Paraffin-embedded ovarian tumor tissue immunostained with GPER-1 antibody. GPER-1 immunostaining of ovarian cancer tissue: (A) strong positive expression in benign ovarian tumor; (B) strong positive expression in tumor of low malignant potential; (C) negative, (D) weak, (E) moderate and (F) strong positive staining of GPER-1 in ovarian cancer tissue. Original magnification: x 100.

Figure 2

GPER-1 protein expression and clinical outcome. A) Protein expression of GPER-1 in ovarian tumors. B) Disease-free survival of ovarian cancer patients according to GPER-1 expression. The log rank test was used to calculate the p-value.

Figure 3

GPER-1 expression and G-1 effect on ovarian cancer cells. A) Representative example of GPER-1 protein expression in MCF-7 breast cancer cells and in SCOV-3 and OVCAR-3 ovarian cancer cells. ß-actin was used as a loading control. B) SCOV-3 and OVCAR-3 cells were treated with indicated concentration of G-1 and the cell number was counted using MTT viability assay. Comparison of the dose–response curves yielded IC₅₀ values of 3.9 μM and 0.8 μM for SCOV-3 and OVCAR-3, respectively.

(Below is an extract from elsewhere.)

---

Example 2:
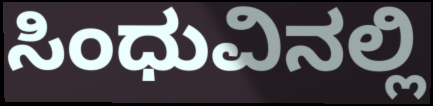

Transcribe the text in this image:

Each experiment was repeated at least three times. The results are expressed as means ± SD. M, marker; C, negative control (H2O).

Figure 4

GPER-1 specific antagonist G-15 abolished the G-1-induced inhibitory effect in ovarian cancer cells. GPER-1-positive SCOV-3 and OVCAR-3 ovarian cancer cells and GPER-1-negative HEK-293 cells were incubated for 5 days with 1 μM G-1 with or without pre-treatment with 1 μM G-15 for 24 h and the cell number was counted using MTT viability assay. Each experiment was repeated at least three times. The results are expressed as means ± SD.

Figure 5

Effects of G-1 on cell cycle progression in ovarian cancer cells. Cell cycle distribution of (A) SCOV-3 and (B) OVCAR-3 cells treated or not with indicated concentrations of G-1 for 48 h was determined by flow cytometry analysis. Each experiment was repeated at least three times. The results are expressed as means ± SD.

Figure 6

G-1 induces apoptosis in ovarian cancer cells. A) SCOV-3 and B) OVCAR-3 cells were treated with control or with indicated concentrations of G-1 for 48 h, afterwards cells were stained with annexin V/propidium iodide and analyzed by FACS flow cytometry. Each experiment was repeated at least three times. The results are shown as means ± SD. Representative examples of distribution of SCOV-3 and OVCAR-3 cells treated with control (upper panel) or 700 nM G-1 (lower panel) is shown.

Figure 7

GPER-1 specific agonist G-1 induced expression of cyclin B1 and Cdc2 regulatory proteins, phosphorylation of histone 3 and cleavage of pro-caspase-3. SCOV-3 (A) and OVCAR-3 (B) ovarian cancer cells were incubated with medium (control) or 1 μM G-1 for indicated times and the protein expression of cyclin B1, Cdc2 and caspase-3 as well as the phosphorylation of histone 3 were investigated by western blot analysis. ß-actin was used as a loading control. Each experiment was repeated three times.